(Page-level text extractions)

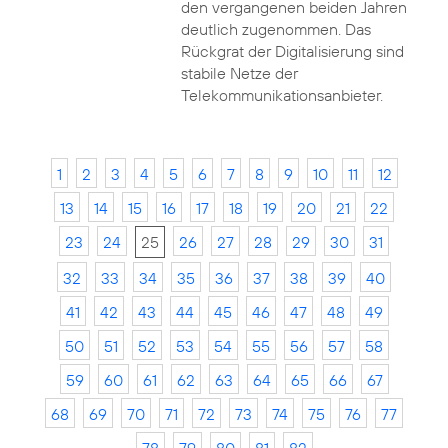
den vergangenen beiden Jahren
deutlich zugenommen. Das
Rückgrat der Digitalisierung sind
stabile Netze der
Telekommunikationsanbieter.
1
2
3
4
5
6
7
8
9
10
11
12
13
14
15
16
17
18
19
20
21
22
23
24
25
26
27
28
29
30
31
32
33
34
35
36
37
38
39
40
41
42
43
44
45
46
47
48
49
50
51
52
53
54
55
56
57
58
59
60
61
62
63
64
65
66
67
68
69
70
71
72
73
74
75
76
77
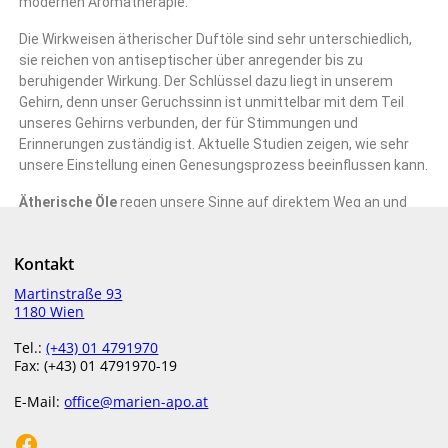
modernen Aromatherapie.
Die Wirkweisen ätherischer Duftöle sind sehr unterschiedlich,
sie reichen von antiseptischer über anregender bis zu
beruhigender Wirkung. Der Schlüssel dazu liegt in unserem
Gehirn, denn unser Geruchssinn ist unmittelbar mit dem Teil
unseres Gehirns verbunden, der für Stimmungen und
Erinnerungen zuständig ist. Aktuelle Studien zeigen, wie sehr
unsere Einstellung einen Genesungsprozess beeinflussen kann.
Ätherische Öle
regen unsere Sinne auf direktem Weg an und
können so Einfluss auf unseren Körper und unsere Organe
nehmen.
Kontakt
Wirkweise der Öle (Auswahl):
Martinstraße 93
1180 Wien
Eukalyptus und Zitrone – belebende Wirkung
Pfefferminzöl – steigert die Konzentrationsfähigkeit
Tel.:
(+43) 01 4791970
Lavendel – beruhigende Wirkung
Fax: (+43) 01 4791970-19
Jasmin- oder Orangenöl – Stimmungsaufheller
E-Mail:
office@marien-apo.at
Mhyrre – desinfizierende Wirkung
etc.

• **EXERCISE GOAL**: Give only the count of lines in the data that include the string "sehr".

• **RESULT BELOW**: 2